## Work task
The answer should contain each record below, repeated exactly.
____
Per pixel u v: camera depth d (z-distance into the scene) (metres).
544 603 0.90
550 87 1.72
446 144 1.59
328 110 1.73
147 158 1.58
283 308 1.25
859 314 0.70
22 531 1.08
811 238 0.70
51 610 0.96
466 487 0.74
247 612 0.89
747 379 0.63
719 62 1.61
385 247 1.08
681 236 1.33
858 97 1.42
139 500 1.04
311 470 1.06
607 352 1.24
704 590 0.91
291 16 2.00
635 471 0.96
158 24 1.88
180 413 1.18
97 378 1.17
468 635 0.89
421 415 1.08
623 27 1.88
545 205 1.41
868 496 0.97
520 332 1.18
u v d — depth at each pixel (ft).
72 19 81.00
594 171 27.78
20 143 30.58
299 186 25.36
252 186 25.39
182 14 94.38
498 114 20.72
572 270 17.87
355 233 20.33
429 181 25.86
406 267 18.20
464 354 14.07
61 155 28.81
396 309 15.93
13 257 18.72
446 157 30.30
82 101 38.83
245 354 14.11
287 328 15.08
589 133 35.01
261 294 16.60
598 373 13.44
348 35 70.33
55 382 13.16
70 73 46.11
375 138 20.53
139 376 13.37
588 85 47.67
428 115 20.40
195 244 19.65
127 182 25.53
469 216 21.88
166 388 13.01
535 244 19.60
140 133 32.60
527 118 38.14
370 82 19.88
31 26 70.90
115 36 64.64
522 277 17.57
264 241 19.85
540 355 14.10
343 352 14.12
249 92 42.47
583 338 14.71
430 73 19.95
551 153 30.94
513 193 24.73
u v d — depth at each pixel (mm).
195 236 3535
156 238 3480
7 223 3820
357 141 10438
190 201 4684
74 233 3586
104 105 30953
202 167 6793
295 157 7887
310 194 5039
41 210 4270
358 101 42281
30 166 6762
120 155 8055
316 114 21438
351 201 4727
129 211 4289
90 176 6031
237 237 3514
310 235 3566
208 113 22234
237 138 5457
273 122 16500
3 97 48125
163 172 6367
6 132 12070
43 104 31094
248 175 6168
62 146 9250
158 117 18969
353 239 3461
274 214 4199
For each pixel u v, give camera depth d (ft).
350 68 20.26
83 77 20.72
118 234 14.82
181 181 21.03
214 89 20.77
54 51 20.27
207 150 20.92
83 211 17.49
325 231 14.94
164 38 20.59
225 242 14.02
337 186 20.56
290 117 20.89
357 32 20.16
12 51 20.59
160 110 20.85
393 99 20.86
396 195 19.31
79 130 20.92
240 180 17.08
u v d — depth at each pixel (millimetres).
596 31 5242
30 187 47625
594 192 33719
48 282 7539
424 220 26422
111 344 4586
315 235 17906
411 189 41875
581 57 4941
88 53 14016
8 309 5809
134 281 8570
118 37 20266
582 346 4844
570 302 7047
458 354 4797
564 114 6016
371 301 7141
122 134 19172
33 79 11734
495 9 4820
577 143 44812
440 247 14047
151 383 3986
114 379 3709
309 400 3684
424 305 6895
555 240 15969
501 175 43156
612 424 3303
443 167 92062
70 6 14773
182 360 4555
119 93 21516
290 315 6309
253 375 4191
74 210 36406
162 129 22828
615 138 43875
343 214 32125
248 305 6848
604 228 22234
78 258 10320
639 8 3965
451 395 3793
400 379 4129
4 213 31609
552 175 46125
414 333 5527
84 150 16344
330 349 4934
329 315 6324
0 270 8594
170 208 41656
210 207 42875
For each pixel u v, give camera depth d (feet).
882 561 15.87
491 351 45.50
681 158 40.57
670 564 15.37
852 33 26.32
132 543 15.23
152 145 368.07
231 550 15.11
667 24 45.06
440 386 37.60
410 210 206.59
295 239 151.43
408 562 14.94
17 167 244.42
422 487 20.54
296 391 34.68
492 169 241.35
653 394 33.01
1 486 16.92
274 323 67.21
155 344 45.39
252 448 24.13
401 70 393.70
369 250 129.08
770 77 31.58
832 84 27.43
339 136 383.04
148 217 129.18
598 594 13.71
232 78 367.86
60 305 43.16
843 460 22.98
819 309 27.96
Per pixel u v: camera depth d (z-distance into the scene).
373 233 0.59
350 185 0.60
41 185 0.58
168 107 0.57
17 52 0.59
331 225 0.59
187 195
____
## Problem solution
Per pixel u v: camera depth d (z-distance into the scene) (metres).
544 603 0.90
550 87 1.72
446 144 1.59
328 110 1.73
147 158 1.58
283 308 1.25
859 314 0.70
22 531 1.08
811 238 0.70
51 610 0.96
466 487 0.74
247 612 0.89
747 379 0.63
719 62 1.61
385 247 1.08
681 236 1.33
858 97 1.42
139 500 1.04
311 470 1.06
607 352 1.24
704 590 0.91
291 16 2.00
635 471 0.96
158 24 1.88
180 413 1.18
97 378 1.17
468 635 0.89
421 415 1.08
623 27 1.88
545 205 1.41
868 496 0.97
520 332 1.18
u v d — depth at each pixel (ft).
72 19 81.00
594 171 27.78
20 143 30.58
299 186 25.36
252 186 25.39
182 14 94.38
498 114 20.72
572 270 17.87
355 233 20.33
429 181 25.86
406 267 18.20
464 354 14.07
61 155 28.81
396 309 15.93
13 257 18.72
446 157 30.30
82 101 38.83
245 354 14.11
287 328 15.08
589 133 35.01
261 294 16.60
598 373 13.44
348 35 70.33
55 382 13.16
70 73 46.11
375 138 20.53
139 376 13.37
588 85 47.67
428 115 20.40
195 244 19.65
127 182 25.53
469 216 21.88
166 388 13.01
535 244 19.60
140 133 32.60
527 118 38.14
370 82 19.88
31 26 70.90
115 36 64.64
522 277 17.57
264 241 19.85
540 355 14.10
343 352 14.12
249 92 42.47
583 338 14.71
430 73 19.95
551 153 30.94
513 193 24.73
u v d — depth at each pixel (mm).
195 236 3535
156 238 3480
7 223 3820
357 141 10438
190 201 4684
74 233 3586
104 105 30953
202 167 6793
295 157 7887
310 194 5039
41 210 4270
358 101 42281
30 166 6762
120 155 8055
316 114 21438
351 201 4727
129 211 4289
90 176 6031
237 237 3514
310 235 3566
208 113 22234
237 138 5457
273 122 16500
3 97 48125
163 172 6367
6 132 12070
43 104 31094
248 175 6168
62 146 9250
158 117 18969
353 239 3461
274 214 4199
For each pixel u v, give camera depth d (ft).
350 68 20.26
83 77 20.72
118 234 14.82
181 181 21.03
214 89 20.77
54 51 20.27
207 150 20.92
83 211 17.49
325 231 14.94
164 38 20.59
225 242 14.02
337 186 20.56
290 117 20.89
357 32 20.16
12 51 20.59
160 110 20.85
393 99 20.86
396 195 19.31
79 130 20.92
240 180 17.08
u v d — depth at each pixel (millimetres).
596 31 5242
30 187 47625
594 192 33719
48 282 7539
424 220 26422
111 344 4586
315 235 17906
411 189 41875
581 57 4941
88 53 14016
8 309 5809
134 281 8570
118 37 20266
582 346 4844
570 302 7047
458 354 4797
564 114 6016
371 301 7141
122 134 19172
33 79 11734
495 9 4820
577 143 44812
440 247 14047
151 383 3986
114 379 3709
309 400 3684
424 305 6895
555 240 15969
501 175 43156
612 424 3303
443 167 92062
70 6 14773
182 360 4555
119 93 21516
290 315 6309
253 375 4191
74 210 36406
162 129 22828
615 138 43875
343 214 32125
248 305 6848
604 228 22234
78 258 10320
639 8 3965
451 395 3793
400 379 4129
4 213 31609
552 175 46125
414 333 5527
84 150 16344
330 349 4934
329 315 6324
0 270 8594
170 208 41656
210 207 42875
For each pixel u v, give camera depth d (feet).
882 561 15.87
491 351 45.50
681 158 40.57
670 564 15.37
852 33 26.32
132 543 15.23
152 145 368.07
231 550 15.11
667 24 45.06
440 386 37.60
410 210 206.59
295 239 151.43
408 562 14.94
17 167 244.42
422 487 20.54
296 391 34.68
492 169 241.35
653 394 33.01
1 486 16.92
274 323 67.21
155 344 45.39
252 448 24.13
401 70 393.70
369 250 129.08
770 77 31.58
832 84 27.43
339 136 383.04
148 217 129.18
598 594 13.71
232 78 367.86
60 305 43.16
843 460 22.98
819 309 27.96
Per pixel u v: camera depth d (z-distance into the scene).
373 233 0.59
350 185 0.60
41 185 0.58
168 107 0.57
17 52 0.59
331 225 0.59
187 195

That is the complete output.